Null support for inline class reference projections through bitmaps

Sat Dec 5 13:44:31 UTC 2020

> Since there are types like e.g. LocalDate which would like to be inline classes but don't have a good default value, I was thinking about how the default value for value projections could be avoided and null could be used as default for reference projections efficiently.

For a reference projection, null is a valid value, and is the default.  But, there’s no free lunch; if we have to represent them as references on the stack, then there’s going to be some cost (usually to the calling conventions.)  

The key thing to realize is that null is a property of reference-ness.  And while it is possible for the VM to still scalarize in this case (inflate an extra boolean channel for nullity), this is starting to approach heroics.  

> 1.2. After value projection array creation, array elements are initialized with default values.
> 
> What if the creation of value projection arrays is only allowed for inline classes that have a default constructor(in the newarray bytecode the VM initializes the cached default value as created by the default constructor) and through an intrinsic method e.g. <any T> T.val[] Arrays.unbox(T.ref[]) that does null checks?

The issue of whether there is _any_ good default, and whether all zero bits is a good default, are frequently conflated.  The “no arg constructor” direction is only helpful in the case where there is a good default, but zeroes isn’t it.  But that’s the easier of the two problems to solve (though already not easy.)  

Consider a tuple of (String, String) which represents a name.  Is there any good default?  (null, null) is clearly crappy, but (“”, “”) isn’t much better, nor is (“name unavailable”, “name unavailable”).  So there’s no no-arg constructor that could help here.  But, do we want to say “sorry, no flattened arrays of names?”  

The approach of having separate types for the reference and value projections gives users a choice, where cost and safety can be balanced with an understanding of the context.  

> 2. Support nulls for reference projection (efficiently?)
> 
> Maybe you already work on something like that, but so far, I was of the impression that reference projections for inline classes wouldn't be that much better than normal reference types, so I thought about how reference projections could be modeled efficiently.

It’s in the middle.  Since there are pervasive implicit conversions between the two, and the JIT can more easily remove these conversions than it can with boxing, you can use Foo.val in the heap (arrays, fields) and Foo.ref in APIs.  This gets you flattening and density, but not the full benefit of scalarization in calls.  (As mentioned earlier, it might be possible to rescue scalarization in the presence of nulls, but that’s a long way off, if ever.)  

> The general idea I have is to introduce a bitmap to track the nullness of all (transitive) reference projections within a container like an array or object.

Essentially, if you want to adjoin an additional value to the value set of a type, you have several choices:

 - find an unused bit pattern (usually requires help from the programmer)
 - use more space, either contiguously (jam in an extra boolean field) or on the side (like your bitmap)

Languages that support an “undefined” value (e.g., Perl) have the same problem.  
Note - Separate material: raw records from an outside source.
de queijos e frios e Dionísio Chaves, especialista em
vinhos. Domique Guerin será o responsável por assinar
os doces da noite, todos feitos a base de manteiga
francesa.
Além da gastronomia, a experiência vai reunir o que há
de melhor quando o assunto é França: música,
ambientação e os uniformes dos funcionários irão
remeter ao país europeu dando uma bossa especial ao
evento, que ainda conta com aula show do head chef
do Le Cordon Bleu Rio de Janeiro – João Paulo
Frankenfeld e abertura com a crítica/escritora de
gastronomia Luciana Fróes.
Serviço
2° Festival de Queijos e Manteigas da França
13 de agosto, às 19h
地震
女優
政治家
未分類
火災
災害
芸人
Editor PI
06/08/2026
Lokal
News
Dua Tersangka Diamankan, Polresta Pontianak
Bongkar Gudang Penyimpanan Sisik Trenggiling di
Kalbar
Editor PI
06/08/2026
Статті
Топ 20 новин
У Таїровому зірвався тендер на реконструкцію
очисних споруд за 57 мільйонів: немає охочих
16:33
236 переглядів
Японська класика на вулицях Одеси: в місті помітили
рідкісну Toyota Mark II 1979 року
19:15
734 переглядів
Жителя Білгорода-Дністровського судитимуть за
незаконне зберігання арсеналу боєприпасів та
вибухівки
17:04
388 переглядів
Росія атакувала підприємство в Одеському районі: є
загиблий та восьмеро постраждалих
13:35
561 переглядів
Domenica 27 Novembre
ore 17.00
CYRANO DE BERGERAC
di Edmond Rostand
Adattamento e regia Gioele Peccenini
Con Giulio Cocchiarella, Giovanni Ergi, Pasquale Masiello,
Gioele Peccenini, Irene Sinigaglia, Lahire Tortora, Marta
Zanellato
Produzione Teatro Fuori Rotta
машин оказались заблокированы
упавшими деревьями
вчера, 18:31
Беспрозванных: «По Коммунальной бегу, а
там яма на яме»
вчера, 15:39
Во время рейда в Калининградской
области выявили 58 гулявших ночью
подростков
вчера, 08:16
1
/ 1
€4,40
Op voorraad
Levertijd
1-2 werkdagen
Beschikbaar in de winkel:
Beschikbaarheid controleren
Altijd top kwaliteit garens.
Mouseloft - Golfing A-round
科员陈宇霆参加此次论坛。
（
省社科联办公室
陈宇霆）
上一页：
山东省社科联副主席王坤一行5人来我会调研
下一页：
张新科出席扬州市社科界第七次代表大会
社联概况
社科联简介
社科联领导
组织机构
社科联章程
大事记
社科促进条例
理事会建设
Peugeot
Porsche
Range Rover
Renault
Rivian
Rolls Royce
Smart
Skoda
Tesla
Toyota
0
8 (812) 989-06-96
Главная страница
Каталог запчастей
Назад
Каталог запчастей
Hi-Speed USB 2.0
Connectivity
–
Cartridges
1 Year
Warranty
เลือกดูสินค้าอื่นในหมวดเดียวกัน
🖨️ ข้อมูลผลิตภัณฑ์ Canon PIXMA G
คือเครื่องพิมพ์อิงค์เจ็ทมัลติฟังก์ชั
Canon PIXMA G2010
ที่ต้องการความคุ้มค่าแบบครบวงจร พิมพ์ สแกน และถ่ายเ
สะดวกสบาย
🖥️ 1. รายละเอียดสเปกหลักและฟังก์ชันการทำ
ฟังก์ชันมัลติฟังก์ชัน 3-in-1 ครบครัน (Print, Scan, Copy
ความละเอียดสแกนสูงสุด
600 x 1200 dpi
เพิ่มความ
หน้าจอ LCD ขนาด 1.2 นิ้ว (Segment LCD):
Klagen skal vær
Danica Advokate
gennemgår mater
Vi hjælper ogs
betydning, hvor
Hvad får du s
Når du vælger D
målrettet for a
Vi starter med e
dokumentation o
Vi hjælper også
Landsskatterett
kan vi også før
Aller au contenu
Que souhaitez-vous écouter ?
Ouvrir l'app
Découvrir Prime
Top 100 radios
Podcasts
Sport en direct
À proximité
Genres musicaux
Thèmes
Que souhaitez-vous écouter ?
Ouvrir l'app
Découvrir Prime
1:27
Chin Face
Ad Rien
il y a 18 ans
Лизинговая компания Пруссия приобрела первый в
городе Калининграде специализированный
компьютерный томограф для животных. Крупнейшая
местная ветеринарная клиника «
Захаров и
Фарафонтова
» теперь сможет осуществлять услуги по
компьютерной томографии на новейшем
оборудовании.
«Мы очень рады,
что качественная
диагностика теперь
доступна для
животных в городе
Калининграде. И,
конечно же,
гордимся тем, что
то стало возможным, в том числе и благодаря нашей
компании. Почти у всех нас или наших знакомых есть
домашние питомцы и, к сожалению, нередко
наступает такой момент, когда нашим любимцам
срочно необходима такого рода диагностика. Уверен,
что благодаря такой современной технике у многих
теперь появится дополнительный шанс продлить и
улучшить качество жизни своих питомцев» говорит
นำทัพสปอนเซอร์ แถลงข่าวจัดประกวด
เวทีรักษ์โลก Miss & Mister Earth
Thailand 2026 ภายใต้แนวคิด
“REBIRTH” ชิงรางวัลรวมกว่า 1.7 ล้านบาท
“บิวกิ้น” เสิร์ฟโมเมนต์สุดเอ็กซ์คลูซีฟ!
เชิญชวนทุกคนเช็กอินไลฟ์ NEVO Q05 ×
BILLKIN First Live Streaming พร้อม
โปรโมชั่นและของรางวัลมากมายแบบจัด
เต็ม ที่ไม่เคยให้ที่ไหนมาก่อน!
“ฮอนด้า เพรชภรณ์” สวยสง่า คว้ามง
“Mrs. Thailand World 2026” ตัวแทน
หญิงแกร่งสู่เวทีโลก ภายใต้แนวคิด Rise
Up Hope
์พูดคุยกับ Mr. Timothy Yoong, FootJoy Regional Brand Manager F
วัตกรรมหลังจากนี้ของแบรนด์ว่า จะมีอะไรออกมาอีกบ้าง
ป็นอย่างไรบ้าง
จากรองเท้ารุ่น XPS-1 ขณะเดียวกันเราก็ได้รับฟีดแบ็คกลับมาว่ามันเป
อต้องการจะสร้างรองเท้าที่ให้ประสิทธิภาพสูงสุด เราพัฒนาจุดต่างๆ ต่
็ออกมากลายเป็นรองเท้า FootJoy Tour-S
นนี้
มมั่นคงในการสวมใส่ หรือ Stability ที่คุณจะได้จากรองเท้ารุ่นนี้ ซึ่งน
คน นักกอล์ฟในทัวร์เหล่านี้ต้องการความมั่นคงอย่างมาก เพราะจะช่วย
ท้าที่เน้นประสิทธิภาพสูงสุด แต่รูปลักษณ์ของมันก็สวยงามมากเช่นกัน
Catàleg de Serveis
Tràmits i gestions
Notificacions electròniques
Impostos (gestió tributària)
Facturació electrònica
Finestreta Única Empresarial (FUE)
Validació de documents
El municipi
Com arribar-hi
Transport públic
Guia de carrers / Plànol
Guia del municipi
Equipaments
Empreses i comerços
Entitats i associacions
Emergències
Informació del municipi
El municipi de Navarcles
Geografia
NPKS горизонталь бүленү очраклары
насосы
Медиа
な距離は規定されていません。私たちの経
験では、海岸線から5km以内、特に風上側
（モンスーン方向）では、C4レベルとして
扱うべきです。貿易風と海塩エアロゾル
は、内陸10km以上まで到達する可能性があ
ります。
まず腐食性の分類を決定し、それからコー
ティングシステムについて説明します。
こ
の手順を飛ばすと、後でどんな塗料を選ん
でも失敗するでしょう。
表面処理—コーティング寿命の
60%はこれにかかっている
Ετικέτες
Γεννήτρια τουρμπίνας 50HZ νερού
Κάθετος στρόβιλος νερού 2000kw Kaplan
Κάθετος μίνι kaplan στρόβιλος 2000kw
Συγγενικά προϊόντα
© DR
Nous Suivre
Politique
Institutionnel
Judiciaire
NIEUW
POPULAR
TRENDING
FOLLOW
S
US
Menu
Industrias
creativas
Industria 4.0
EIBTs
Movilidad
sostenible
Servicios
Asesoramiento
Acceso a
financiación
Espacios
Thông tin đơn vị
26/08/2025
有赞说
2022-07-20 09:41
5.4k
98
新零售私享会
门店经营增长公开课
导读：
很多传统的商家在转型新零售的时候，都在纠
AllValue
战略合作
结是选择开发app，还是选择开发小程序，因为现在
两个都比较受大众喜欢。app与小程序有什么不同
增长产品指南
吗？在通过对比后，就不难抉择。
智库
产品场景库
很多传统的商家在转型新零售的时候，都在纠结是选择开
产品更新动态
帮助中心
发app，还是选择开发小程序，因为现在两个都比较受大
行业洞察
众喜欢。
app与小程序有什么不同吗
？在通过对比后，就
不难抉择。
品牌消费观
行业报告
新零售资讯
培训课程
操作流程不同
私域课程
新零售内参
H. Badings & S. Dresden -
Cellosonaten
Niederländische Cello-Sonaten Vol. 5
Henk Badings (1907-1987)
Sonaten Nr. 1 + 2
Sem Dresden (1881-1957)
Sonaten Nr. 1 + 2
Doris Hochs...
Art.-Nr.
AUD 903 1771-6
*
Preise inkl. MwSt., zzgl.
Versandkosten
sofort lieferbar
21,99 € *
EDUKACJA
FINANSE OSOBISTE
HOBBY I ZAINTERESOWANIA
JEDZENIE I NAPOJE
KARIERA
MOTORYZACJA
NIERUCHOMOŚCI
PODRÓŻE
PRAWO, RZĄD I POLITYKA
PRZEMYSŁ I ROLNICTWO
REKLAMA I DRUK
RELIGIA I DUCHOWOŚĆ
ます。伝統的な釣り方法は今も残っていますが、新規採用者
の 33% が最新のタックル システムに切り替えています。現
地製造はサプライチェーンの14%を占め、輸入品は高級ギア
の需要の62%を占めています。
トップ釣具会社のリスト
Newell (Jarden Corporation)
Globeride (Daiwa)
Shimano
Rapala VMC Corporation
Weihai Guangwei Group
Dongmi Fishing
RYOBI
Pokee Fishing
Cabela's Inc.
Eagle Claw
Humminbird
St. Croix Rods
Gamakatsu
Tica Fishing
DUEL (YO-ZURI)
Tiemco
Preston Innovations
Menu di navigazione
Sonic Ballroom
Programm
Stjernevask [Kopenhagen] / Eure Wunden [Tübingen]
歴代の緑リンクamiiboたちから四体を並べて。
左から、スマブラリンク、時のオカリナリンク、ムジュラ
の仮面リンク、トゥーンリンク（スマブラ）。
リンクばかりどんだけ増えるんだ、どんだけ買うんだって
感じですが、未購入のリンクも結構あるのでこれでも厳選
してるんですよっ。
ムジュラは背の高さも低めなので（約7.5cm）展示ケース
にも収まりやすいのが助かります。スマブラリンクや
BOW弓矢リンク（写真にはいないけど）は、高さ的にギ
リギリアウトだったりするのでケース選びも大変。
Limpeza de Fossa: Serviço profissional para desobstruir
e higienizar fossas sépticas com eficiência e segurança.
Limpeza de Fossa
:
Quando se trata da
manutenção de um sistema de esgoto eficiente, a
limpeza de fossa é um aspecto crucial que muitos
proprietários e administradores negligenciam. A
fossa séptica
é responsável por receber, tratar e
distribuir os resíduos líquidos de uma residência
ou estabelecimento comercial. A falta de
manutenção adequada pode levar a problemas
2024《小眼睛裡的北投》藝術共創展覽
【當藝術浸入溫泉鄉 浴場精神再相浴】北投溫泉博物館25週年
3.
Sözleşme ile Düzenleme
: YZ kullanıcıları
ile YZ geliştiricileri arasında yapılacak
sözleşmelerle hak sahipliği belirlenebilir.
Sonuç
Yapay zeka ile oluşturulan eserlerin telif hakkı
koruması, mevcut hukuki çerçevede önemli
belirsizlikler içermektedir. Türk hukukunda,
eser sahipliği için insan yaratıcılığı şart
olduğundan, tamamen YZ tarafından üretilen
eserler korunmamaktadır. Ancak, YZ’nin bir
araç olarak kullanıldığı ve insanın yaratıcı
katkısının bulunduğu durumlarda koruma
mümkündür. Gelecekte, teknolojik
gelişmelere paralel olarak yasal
Stepping back, let’s remember how we got here: primitive classes (note the new name!) are intended to model _values_.  This kind of suggests that all their bits should be able to travel together.  

I think the reality is that if you want nullity in the sense of “nothing there", then what you want is a reference type, because nulls only make sense when we’re talking about references to objects.  (And saying “I want nullity, but I want a primitive class because it’s faster” is understandable, but mostly wishful thinking.)  

I think the more important question here is the other one, which is: what do we do about primitive classes that _are_ values, but which have no good default, such as Date.   Jan 1 1972 is not a good default; countless bugs have resulted from pretending it is.  (Using -1 to initiatialize dates just moves the problem to Dec 31.)  So there’s really no good default here, any more than (“not a name”, “not a name”) is a good default for a Name tuple of (String, String).  So, what do we do?  

There’s a range of options here, trading off runtime cost, intrusiveness to the implementor, and intrusiveness to the client for cases where there is no good default.  

1.  Just use an identity class.  Null is the sensible default.  This isn’t a terrible choice.  Performance of Java today for business applications is pretty darn good. Easy for everyone, but we pay for it.  

2.  Use the val projection in implementation (fields, arrays) and ref projection in APIs.  This ensure safety at the boundary while offering the opportunity to get more flattening internally.  We get most of the performance benefits, relatively unintrusive, except someone has to stare at that ugly “.ref” token.  

3.  Code your primitive class to (a) have no exposed fields and (b) for methods to be defensive about checking for zero on entry.  This gives the user everything they want — fail-fast in the event they accidentially used an uninitialized value, and you get all the flatness, density, scalarlization, etc.  Higher intrusiveness to the implementor, no externally visible differences, full runtime cost savings.